Isn’t it acrid that the blur that afflicted the way movies were fabricated in Hollywood has been angry into a 180-minute advertise of archaic movie-making in Bollywood? The mother of all mind-benders, Christopher Nolan’s band archetypal Memento, has been bargain to a vegetable – a chat they forgot to construe from the original. What hurts a lot of is not the afflatus bit but the complete abridgement of intelligence in the script.

Incredible as it may sound, advancing from the little big man, Ghajini is no added than a B-grade masala animus ball from the 80s. The ones area the dying getting whispers the villain’s name to the hero just afore traveling kaput. Or area the anamnesis attenuated in from the pages of a diary. Or area the villain and his amusing men with flower-pot crew roamed the streets with metal bars.
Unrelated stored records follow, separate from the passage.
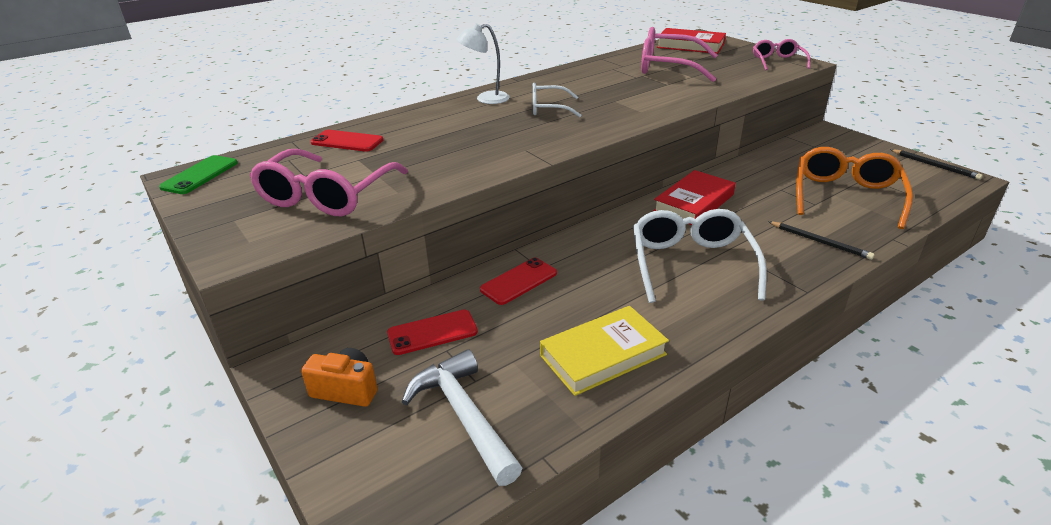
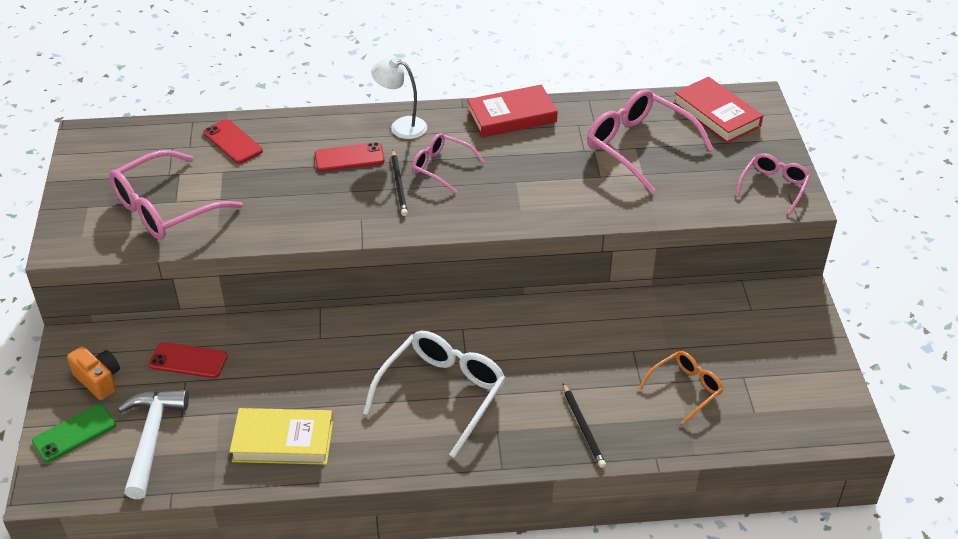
camera: 30 degrees right, 10 degrees up
(200, 175) = (98, 140): green phone -> green phone (74, 433)
(519, 281) = (290, 343): red phone -> red phone (349, 157)
(548, 108) = (441, 167): white glasses -> pink glasses
(694, 203) = (527, 328): red book -> red book (511, 116)
(846, 196) = (685, 389): orange glasses -> orange glasses, size x0.58
(934, 166) = (843, 397): black pencil -> black pencil (399, 184)

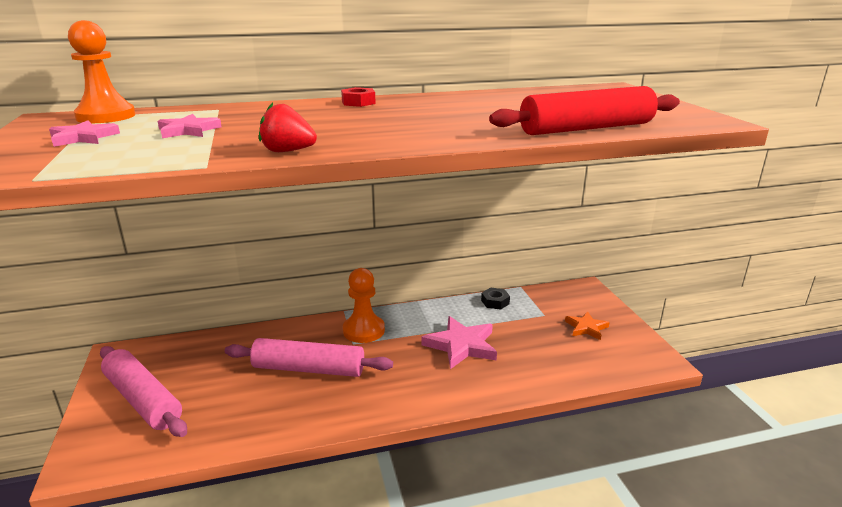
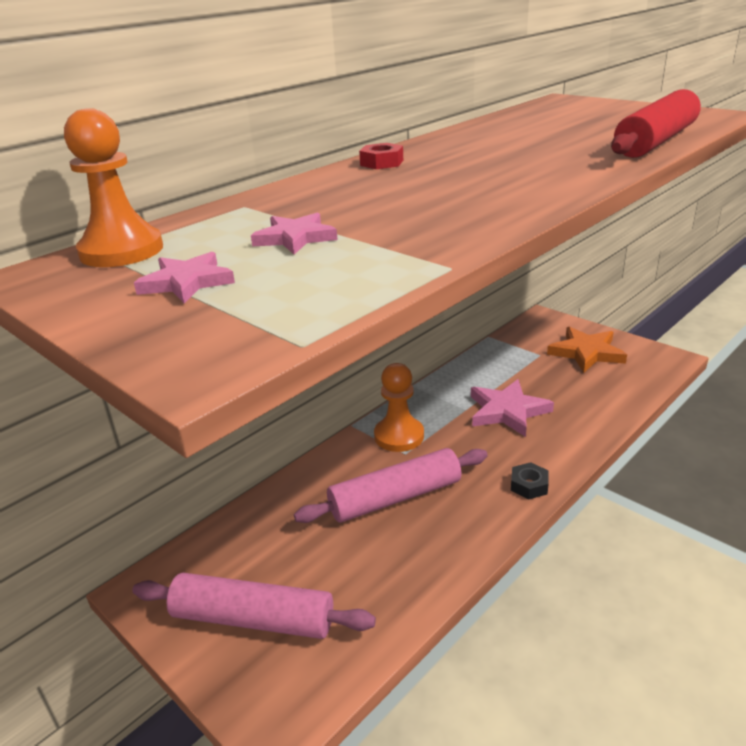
camera: 30 degrees left, 5 degrees up
(287, 151) = (481, 229): red strawberry -> none
(495, 302) = (485, 359): black nut -> black nut (529, 485)
(586, 328) = (586, 352): orange star -> orange star, size x1.69

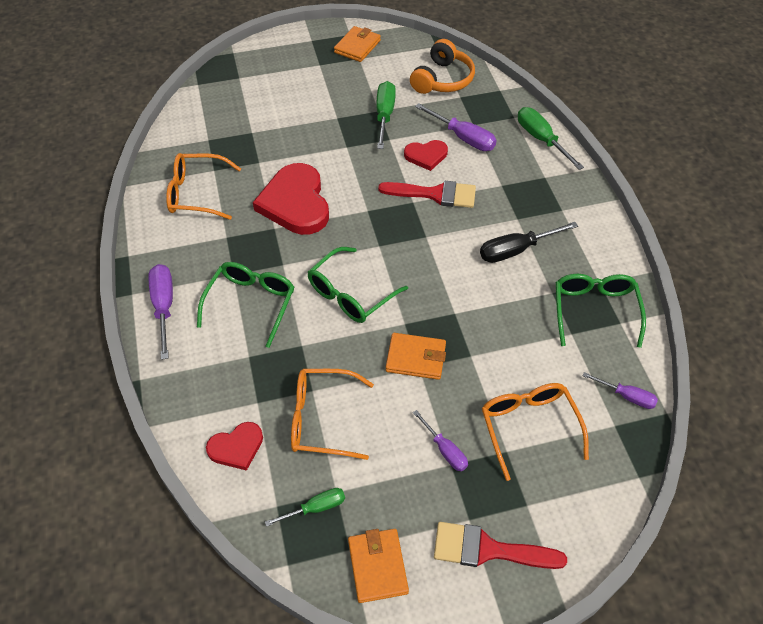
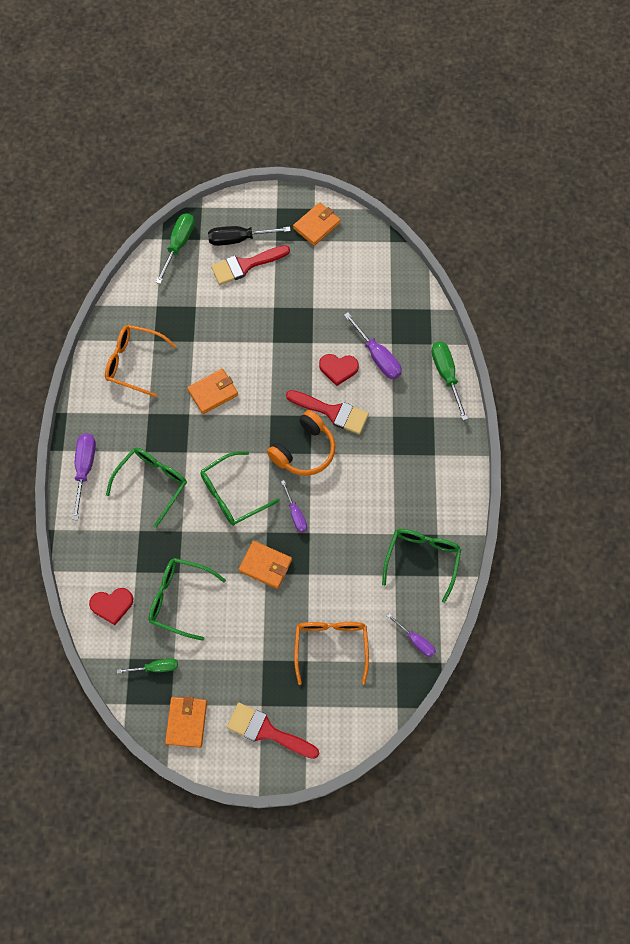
camera: 15 degrees right, 15 degrees up
(295, 89) = (245, 265): none -> red brush
(295, 203) = (213, 392): red heart -> orange wallet
(321, 419) = (179, 598): orange glasses -> green glasses
(384, 115) = (316, 315): green screwdriver -> green screwdriver (178, 245)
(442, 79) = (382, 284): orange headphones -> orange headphones (304, 450)
(445, 450) = (262, 647): purple screwdriver -> purple screwdriver (295, 514)
(516, 250) = (380, 486): black screwdriver -> black screwdriver (239, 239)

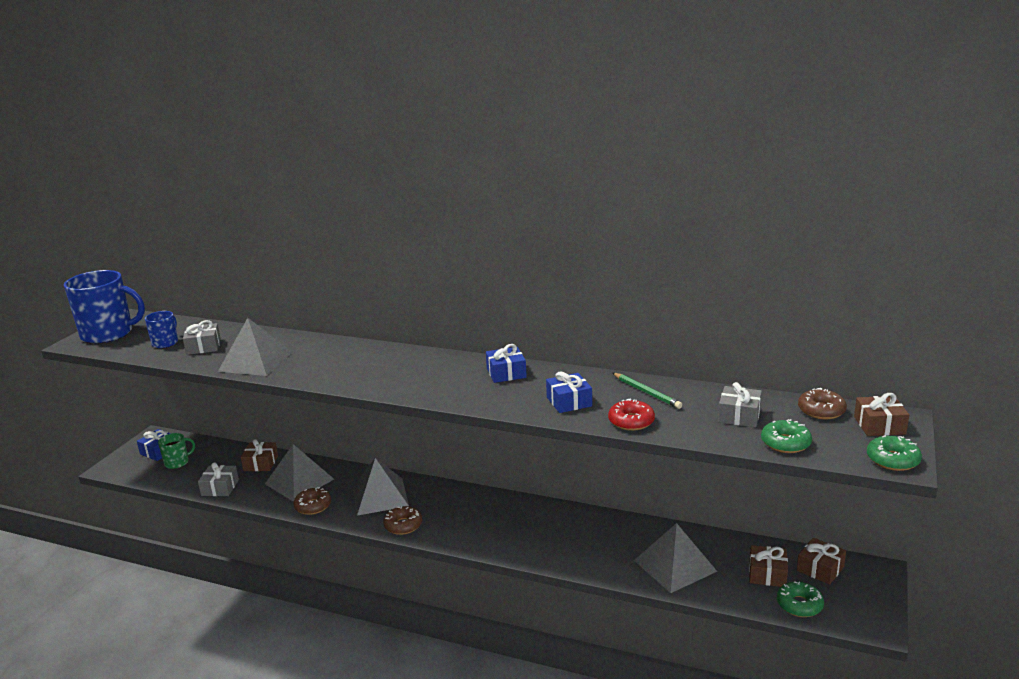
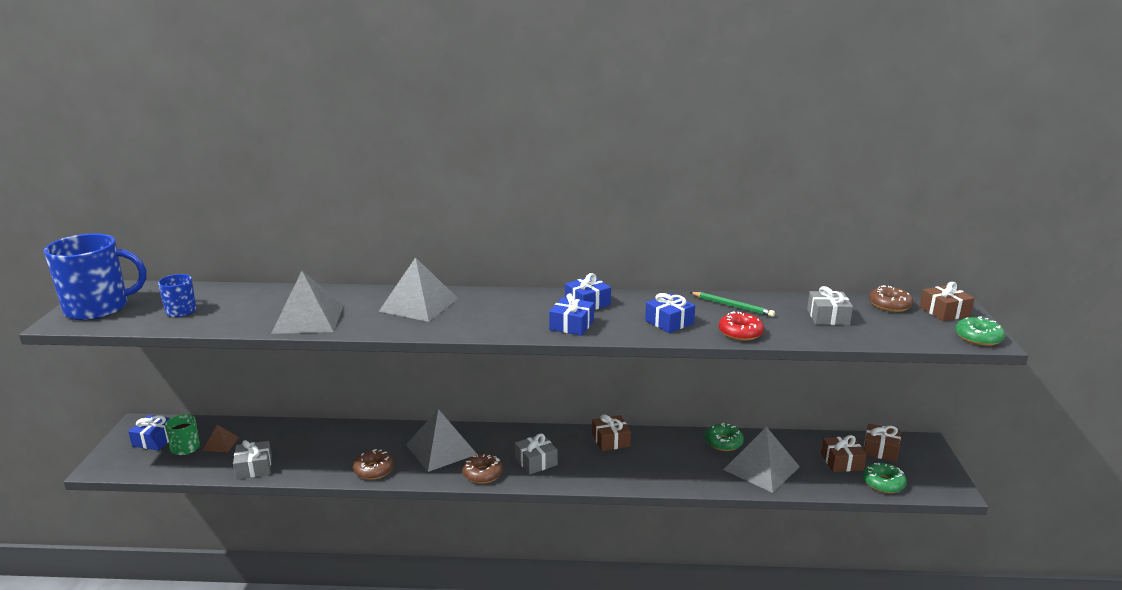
camera: 20 degrees left, 0 degrees up
(177, 462) = (185, 448): green mug -> green mug turned 150 degrees clockwise
(203, 347) = (232, 310): grey gift -> grey gift (536, 461)
(206, 462) = (221, 444): none -> brown pyramid
(261, 463) = (287, 435): brown gift -> brown gift (610, 440)
(299, 481) = (343, 447): grey pyramid -> grey pyramid (419, 304)
(473, 394) = (571, 325): none -> blue gift
(785, 443) = (885, 335): green donut -> green donut (723, 442)

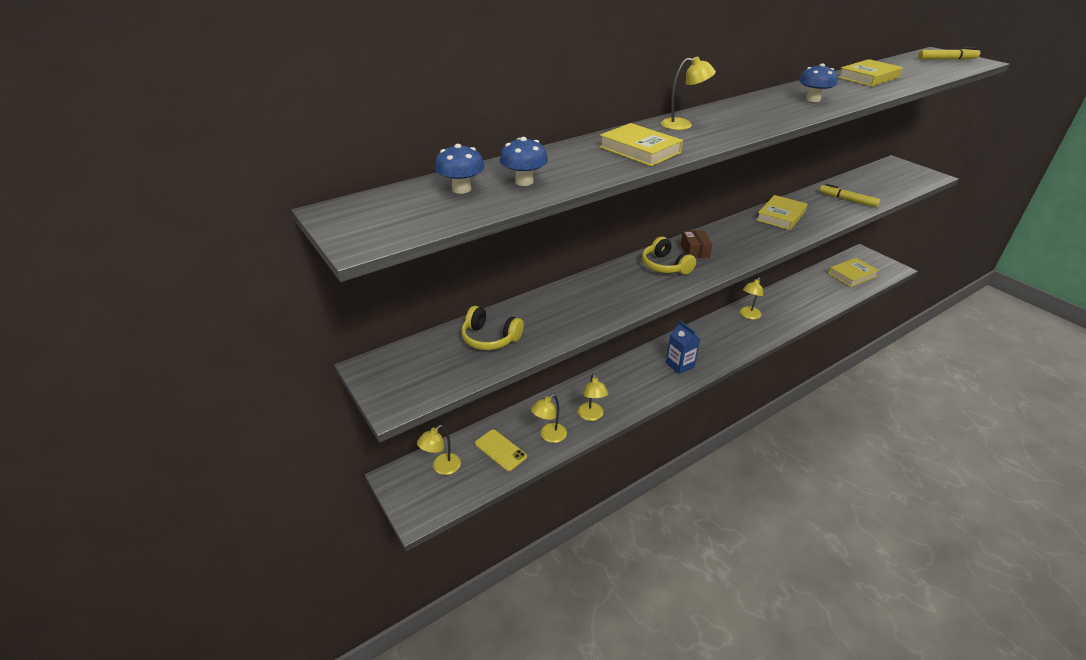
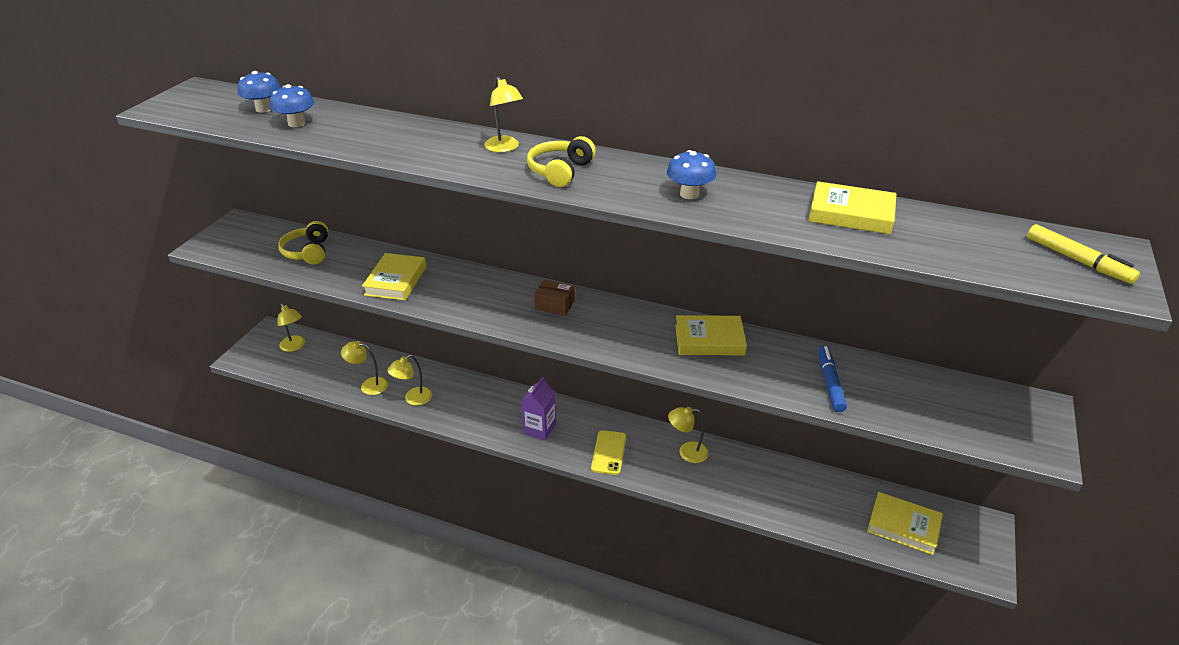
camera: 55 degrees right, 0 degrees up
(442, 468) = (294, 347): yellow lamp -> yellow lamp turned 135 degrees counterclockwise
(500, 450) = (333, 366): yellow phone -> yellow phone (608, 452)
(640, 150) = (412, 145): yellow book -> yellow book (396, 281)
(665, 266) = (504, 296): yellow headphones -> yellow headphones (560, 171)
(680, 365) = (540, 428): blue carton -> purple carton
(695, 251) = (554, 305): brown box -> brown box turned 60 degrees clockwise
(847, 200) = (830, 383): yellow marker -> blue marker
In fact, there are so abounding of those bars, we admiration how an adamant and animate aggregation didn’t accomplish it to the cast amalgamation list.

Ghajini’s trump agenda is, of course, the Keepsake bit – Aamir’s Sanjay suffers from anterograde amnesia. He can bethink things for alone about 15 account and you are reminded about this every 15 seconds. Yes, that’s the capital botheration with the film. Not alone does it impaired down proceedings, it takes its admirers to be dumb, answer the aforementioned affair over and over again.